The Downsample allows one to downsample a dataset.
| Input data | . |
|---|---|
column |
numeric, observation IDs (events, ...) |
colour |
factor (optional), grouping factor for downsampling |
| Output data | . |
|---|---|
random_sequence |
Random sequence of integers, per group |
random_percentage |
Cumulative percentage of the sequence of integers, per group |
| Settings | . |
|---|---|
seed |
Random seed |
Downsampling is typically used to handle unbalanced sample sizes between group, or to reduce the size of a dataset for performance improvement.
Note that the operator doesn't return a downsampled dataset but two sequences of numbers that can be used as a filter in the next step:
- a sequence of integers randomly assigned to each observation, per group
- a sequence of percentages assigned to each observation, per group. This percentage is relative to the total number of observations in the smallest group.

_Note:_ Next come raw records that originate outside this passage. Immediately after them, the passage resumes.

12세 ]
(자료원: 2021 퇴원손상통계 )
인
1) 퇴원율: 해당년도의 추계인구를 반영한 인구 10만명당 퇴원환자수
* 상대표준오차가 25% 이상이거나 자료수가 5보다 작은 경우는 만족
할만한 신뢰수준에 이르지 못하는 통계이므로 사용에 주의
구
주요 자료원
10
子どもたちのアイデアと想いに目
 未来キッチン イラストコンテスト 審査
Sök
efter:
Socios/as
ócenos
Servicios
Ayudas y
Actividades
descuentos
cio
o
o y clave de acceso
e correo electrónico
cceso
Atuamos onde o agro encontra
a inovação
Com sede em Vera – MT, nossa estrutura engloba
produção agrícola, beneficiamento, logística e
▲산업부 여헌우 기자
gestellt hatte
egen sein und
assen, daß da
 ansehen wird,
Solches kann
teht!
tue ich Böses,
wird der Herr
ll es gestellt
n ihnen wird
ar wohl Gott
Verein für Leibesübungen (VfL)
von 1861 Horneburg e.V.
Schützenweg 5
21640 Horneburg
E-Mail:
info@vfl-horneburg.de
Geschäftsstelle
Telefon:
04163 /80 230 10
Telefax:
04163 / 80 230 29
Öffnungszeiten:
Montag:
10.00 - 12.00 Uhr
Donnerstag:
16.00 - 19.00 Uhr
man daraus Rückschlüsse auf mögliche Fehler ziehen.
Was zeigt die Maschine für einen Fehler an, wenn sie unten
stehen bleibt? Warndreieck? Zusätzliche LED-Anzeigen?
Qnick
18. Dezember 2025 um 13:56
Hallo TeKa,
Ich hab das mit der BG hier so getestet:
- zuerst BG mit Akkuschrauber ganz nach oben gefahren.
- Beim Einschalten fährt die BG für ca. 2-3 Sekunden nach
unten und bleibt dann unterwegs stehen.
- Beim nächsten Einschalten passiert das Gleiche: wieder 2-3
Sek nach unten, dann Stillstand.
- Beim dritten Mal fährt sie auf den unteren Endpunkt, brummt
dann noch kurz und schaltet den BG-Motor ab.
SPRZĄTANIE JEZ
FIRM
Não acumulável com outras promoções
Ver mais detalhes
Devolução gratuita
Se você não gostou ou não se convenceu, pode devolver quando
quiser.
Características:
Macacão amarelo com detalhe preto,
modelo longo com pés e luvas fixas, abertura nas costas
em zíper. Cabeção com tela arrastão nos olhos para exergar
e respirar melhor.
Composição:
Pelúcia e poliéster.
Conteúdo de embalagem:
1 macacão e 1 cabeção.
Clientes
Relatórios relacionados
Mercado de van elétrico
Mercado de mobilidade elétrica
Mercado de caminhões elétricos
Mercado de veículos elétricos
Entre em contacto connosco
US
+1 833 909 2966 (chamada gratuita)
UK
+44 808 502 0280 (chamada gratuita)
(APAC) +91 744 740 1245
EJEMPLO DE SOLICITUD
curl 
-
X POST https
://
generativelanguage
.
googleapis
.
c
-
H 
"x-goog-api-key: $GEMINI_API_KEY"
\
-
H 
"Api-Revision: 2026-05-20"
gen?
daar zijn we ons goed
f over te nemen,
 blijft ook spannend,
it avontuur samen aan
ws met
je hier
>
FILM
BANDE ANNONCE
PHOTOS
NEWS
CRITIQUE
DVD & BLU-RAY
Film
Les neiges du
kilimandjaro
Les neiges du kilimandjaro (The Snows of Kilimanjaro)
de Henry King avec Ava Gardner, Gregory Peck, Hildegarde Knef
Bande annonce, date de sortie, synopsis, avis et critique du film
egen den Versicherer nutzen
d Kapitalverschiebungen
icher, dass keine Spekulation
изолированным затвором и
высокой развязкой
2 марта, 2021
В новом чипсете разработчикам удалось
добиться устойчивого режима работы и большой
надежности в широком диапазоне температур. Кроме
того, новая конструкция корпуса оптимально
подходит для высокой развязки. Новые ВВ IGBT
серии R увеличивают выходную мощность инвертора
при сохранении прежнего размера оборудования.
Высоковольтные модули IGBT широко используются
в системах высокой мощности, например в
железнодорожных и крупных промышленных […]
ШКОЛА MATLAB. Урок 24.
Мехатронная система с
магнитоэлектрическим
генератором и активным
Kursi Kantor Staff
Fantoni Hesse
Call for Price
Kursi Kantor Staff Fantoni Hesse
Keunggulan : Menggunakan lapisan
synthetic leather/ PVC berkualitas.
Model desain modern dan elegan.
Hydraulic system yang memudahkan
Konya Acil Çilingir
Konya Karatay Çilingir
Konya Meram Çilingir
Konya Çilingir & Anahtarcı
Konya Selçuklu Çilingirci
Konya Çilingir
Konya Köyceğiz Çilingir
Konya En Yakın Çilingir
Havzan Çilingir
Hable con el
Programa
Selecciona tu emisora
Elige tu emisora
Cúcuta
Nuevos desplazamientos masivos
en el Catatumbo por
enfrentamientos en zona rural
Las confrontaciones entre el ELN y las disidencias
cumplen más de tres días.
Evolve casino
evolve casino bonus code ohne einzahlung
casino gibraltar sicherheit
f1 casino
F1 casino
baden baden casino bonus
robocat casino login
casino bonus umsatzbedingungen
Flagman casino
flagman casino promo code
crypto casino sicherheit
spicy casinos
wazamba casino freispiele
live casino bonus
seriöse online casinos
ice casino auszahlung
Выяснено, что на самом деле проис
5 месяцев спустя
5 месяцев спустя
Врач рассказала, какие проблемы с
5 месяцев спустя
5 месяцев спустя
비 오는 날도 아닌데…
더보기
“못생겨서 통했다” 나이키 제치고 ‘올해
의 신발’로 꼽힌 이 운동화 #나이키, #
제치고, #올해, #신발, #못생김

Those two factors can be used in different ways.
Filtering down to a given number of observations
- You can use the "random_sequence" factor as a filter in the next step. If you select values less or equal than 1000, this number of observations will be kept per group provided that colors have been specified. If no color has been specified, a random subset of 1000 observations will be filtered.
Filtering down to a given percentage of observations
- If you wish to balance the dataset size among groups, apply a filter in the next data step with the "random_percentage" factor, keeping values that are equal or less than 100.
- If you set this value to 50, you will have for each group a size corresponding to 50 percent of the smallest group size.
- If no color factor has been specified as part of the input data, using this filter will simply subsample the data to 50% of the total observations.